By Jacob Gronholt-Pedersen
COPENHAGEN (Reuters) – Denmark’s state prosecutor said on Tuesday it had charged six people from the United States and Britain with defrauding Danish tax authorities of more than 1.1 billion crowns ($176 million) in a sham trading scheme.
The charges against three U.S. and three British citizens are connected to the so-called “cum-ex” trading schemes, in which the Danish state has lost more than 12.7 billion crowns in total.
In January, Denmark charged two UK citizens, bringing the total number of people charged to eight.
They are suspected of running a scheme that involved submitting applications to the Danish Treasury on behalf of investors and companies from around the world to receive dividend tax refunds, the prosecutor said.
The defendants face up to eight years imprisonment for “gross fraud” if found guilty, although the prosecutor said the maximum penalty could be raised to 12 years under a special section of the law.
All eight are at large.
“We do not expect them to voluntarily show up for criminal proceedings in which they risk being sentenced to so many years’ imprisonment.
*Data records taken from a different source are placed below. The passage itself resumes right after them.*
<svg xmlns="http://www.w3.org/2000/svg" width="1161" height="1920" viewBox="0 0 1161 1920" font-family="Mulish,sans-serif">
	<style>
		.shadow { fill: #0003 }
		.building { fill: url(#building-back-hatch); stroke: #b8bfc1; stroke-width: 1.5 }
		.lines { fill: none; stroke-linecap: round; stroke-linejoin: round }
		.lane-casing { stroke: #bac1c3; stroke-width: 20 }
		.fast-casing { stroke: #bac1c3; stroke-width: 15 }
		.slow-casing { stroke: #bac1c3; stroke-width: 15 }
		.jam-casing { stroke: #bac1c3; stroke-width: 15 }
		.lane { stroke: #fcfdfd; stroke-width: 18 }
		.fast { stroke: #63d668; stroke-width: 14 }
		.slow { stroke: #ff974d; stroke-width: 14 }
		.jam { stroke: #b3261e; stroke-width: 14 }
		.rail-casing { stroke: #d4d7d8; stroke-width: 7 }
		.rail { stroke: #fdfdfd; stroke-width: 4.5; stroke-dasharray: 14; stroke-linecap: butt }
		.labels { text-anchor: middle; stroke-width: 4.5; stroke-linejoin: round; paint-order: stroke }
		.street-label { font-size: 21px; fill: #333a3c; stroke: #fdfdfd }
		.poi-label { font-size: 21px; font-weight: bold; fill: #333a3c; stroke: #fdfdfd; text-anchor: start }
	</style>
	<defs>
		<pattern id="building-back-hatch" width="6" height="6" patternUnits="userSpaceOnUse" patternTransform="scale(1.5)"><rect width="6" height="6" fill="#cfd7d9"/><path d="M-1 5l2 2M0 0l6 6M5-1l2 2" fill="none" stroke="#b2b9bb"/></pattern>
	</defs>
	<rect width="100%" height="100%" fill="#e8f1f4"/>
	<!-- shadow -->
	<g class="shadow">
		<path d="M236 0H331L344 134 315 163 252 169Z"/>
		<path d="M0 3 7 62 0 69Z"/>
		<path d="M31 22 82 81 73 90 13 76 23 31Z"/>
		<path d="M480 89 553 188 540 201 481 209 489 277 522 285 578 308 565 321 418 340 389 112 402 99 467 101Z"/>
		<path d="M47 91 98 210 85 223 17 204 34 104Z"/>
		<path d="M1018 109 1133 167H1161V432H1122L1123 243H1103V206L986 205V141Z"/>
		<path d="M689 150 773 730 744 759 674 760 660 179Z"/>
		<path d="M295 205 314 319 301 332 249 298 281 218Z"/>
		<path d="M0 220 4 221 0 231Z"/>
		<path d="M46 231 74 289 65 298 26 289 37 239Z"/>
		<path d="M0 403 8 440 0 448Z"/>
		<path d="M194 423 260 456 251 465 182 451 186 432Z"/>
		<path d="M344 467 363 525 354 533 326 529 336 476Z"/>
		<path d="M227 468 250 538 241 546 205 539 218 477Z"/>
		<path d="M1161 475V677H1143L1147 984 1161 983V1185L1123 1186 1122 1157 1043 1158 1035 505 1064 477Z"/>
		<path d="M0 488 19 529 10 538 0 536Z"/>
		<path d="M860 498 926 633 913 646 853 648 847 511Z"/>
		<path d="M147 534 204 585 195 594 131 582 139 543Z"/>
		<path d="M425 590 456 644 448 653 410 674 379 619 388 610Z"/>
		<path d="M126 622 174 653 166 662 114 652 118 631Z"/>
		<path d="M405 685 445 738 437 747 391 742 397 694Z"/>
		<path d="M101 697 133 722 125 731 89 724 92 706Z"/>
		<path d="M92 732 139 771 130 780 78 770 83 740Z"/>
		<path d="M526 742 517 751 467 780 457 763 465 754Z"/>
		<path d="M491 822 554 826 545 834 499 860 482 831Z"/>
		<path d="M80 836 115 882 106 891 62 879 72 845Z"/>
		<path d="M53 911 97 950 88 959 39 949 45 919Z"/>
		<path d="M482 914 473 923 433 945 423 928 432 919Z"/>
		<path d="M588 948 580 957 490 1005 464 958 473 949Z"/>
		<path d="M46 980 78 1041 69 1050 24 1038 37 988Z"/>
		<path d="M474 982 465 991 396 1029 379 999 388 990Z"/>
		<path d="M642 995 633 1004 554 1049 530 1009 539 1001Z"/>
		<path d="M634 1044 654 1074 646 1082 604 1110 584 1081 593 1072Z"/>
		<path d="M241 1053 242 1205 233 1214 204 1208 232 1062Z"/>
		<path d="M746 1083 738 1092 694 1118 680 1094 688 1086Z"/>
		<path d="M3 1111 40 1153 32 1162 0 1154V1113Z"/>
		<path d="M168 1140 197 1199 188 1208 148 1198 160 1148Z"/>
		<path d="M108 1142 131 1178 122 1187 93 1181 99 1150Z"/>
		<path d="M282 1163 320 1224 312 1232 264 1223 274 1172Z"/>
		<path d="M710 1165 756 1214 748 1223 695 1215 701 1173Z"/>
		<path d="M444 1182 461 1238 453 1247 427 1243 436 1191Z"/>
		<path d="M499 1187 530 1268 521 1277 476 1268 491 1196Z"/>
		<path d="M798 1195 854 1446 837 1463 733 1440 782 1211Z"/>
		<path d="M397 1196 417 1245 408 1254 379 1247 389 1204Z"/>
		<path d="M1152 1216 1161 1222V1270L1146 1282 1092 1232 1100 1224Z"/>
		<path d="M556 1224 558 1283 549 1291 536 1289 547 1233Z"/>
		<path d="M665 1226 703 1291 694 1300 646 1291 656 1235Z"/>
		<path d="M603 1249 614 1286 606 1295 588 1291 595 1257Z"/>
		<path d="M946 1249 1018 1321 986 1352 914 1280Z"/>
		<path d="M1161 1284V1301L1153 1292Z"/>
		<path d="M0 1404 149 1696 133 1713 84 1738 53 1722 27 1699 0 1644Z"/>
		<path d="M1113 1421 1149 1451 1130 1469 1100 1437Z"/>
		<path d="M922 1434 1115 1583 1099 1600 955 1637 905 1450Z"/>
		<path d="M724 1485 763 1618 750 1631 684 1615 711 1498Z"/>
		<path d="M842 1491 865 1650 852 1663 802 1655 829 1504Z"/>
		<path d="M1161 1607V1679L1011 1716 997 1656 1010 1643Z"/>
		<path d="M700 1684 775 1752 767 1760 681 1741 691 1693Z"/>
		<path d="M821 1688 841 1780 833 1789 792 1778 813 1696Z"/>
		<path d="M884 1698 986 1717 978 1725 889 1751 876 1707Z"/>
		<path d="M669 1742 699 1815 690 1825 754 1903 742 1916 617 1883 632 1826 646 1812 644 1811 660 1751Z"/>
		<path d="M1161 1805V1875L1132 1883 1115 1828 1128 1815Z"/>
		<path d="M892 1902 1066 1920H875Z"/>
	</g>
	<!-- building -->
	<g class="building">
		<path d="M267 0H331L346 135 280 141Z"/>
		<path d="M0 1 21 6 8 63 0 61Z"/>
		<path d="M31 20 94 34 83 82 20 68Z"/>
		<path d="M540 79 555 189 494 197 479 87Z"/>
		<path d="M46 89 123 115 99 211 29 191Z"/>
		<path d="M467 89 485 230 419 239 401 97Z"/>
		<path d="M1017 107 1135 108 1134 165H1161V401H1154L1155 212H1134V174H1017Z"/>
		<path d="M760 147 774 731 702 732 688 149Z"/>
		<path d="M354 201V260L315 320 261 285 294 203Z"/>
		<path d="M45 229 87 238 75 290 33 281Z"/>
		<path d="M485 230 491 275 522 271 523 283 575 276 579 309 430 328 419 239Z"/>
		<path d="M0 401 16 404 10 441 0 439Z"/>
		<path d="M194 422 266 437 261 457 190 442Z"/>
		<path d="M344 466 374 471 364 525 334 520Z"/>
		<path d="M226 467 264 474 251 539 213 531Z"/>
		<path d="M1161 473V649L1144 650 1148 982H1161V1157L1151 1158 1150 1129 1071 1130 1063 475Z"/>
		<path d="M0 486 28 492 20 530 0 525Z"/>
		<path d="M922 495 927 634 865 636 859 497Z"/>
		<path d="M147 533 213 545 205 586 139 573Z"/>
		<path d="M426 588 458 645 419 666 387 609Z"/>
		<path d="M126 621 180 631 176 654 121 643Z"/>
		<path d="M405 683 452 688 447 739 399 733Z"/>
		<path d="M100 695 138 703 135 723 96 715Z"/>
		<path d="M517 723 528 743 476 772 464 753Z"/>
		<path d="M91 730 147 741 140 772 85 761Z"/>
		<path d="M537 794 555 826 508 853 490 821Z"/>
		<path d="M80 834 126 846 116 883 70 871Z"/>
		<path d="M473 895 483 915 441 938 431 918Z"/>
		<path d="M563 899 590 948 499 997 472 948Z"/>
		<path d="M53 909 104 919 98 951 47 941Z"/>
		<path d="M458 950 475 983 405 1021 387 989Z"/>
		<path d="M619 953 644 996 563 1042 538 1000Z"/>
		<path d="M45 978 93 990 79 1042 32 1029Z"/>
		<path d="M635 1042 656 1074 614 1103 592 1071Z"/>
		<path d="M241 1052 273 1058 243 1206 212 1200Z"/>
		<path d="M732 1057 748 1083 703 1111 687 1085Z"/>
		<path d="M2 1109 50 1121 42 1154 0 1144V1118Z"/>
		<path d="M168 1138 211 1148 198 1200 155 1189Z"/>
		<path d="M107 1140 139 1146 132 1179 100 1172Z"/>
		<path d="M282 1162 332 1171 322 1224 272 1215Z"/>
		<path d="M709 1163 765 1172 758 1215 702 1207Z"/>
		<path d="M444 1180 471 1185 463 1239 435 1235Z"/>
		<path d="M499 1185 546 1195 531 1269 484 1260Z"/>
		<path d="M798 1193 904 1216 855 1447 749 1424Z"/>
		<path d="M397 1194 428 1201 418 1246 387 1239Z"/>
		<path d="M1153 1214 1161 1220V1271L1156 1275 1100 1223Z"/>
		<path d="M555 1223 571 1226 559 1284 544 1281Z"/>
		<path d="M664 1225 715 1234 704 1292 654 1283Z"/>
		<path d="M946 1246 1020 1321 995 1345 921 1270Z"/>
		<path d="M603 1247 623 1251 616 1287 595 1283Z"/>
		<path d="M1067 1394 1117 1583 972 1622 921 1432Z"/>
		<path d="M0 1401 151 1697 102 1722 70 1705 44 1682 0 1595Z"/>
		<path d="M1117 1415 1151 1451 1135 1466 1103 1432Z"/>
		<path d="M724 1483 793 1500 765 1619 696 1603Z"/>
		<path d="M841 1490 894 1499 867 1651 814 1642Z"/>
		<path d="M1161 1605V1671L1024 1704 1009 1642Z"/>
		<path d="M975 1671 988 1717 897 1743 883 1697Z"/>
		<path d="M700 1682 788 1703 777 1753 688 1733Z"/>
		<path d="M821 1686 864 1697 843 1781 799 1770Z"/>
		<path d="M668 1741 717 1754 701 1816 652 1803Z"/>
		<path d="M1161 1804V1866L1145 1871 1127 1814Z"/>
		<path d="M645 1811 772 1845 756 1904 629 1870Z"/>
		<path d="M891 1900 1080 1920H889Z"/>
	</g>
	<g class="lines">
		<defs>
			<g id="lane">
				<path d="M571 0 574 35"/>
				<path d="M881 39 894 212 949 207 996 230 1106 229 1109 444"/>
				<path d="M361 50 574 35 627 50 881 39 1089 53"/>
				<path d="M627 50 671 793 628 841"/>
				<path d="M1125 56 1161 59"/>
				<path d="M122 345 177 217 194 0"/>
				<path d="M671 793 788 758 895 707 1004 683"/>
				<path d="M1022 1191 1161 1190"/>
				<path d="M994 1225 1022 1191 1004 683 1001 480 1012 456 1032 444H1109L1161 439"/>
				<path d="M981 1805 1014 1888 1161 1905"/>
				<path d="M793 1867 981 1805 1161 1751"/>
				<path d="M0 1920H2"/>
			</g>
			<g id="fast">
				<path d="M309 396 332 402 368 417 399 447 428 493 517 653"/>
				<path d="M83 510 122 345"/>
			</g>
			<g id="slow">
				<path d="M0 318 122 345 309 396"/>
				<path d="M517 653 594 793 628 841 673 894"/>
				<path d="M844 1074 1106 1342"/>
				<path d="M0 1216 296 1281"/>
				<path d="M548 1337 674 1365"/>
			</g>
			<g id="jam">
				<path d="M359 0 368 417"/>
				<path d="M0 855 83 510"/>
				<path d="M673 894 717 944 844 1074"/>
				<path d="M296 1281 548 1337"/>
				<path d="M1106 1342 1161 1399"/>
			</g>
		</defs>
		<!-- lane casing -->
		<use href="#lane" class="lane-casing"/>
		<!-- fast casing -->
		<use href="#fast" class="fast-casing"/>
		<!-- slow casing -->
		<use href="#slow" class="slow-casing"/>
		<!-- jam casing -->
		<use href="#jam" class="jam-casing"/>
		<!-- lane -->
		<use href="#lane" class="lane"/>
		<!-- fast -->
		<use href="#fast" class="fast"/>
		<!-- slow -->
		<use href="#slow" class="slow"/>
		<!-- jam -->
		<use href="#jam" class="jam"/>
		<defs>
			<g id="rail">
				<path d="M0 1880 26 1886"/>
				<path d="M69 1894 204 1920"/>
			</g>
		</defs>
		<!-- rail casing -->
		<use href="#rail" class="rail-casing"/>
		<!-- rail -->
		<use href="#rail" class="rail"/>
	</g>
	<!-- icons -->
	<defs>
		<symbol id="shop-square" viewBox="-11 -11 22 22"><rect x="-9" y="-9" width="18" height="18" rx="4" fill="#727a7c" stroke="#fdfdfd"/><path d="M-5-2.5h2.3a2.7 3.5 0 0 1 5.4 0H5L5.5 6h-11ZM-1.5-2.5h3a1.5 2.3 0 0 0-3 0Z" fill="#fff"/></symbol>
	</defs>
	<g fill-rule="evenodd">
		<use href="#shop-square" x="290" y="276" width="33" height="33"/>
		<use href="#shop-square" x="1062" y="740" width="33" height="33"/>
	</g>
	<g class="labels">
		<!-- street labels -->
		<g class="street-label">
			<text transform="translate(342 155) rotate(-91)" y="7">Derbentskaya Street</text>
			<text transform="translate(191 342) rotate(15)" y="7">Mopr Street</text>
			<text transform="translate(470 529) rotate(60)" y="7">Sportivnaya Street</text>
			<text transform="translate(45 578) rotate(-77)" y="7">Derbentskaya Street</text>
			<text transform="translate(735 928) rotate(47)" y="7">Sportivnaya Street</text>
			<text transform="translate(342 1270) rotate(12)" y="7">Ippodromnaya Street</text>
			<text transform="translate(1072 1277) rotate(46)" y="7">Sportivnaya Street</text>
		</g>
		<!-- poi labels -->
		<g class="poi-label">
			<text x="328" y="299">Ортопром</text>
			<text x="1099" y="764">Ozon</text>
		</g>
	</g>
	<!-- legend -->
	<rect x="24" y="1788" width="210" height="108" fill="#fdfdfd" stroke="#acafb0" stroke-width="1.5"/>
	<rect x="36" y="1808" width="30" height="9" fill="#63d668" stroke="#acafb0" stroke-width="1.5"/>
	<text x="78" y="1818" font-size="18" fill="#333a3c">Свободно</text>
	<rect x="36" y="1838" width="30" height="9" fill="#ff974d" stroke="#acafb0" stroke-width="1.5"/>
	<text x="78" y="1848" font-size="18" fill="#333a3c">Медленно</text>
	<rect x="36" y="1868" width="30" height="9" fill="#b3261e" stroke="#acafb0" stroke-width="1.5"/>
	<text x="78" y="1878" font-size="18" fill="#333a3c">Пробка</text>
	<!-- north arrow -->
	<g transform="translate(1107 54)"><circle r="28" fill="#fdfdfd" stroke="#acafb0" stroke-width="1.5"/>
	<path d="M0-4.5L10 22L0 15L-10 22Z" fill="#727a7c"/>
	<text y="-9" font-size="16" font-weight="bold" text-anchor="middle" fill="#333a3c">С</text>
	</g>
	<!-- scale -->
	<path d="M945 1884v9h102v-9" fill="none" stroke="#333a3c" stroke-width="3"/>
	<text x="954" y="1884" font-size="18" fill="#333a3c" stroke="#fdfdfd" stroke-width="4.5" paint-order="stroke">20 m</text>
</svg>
So we are working on all conceivable options to ensure that the defendants will be present for the upcoming trial,” prosecutor Per Fiig said in a statement.
The defendants were charged with running the scheme via Germany’s North Channel Bank in 2014 and 2015, the prosecutor said.
In 2019, the bank paid a fine of 110 million crowns by a Danish court for its involvement in the dividend stripping scheme.
The cum-ex trading scheme is also being investigated by authorities in Germany, Belgium and Britain. Last year, two Britons were convicted in Germany’s biggest fraud trial in at least 75 years.
The dividend schemes typically involved the trading of company shares rapidly around a syndicate of banks, investors and hedge funds to suggest numerous owners, each entitled to a tax rebate.
The name “cum-ex” is Latin for “with-without”, illustrating the apparent vanishing of dividend payments.
The Danish Tax Agency has also launched civil cases against U.S. pension plans to recoup the money it has lost.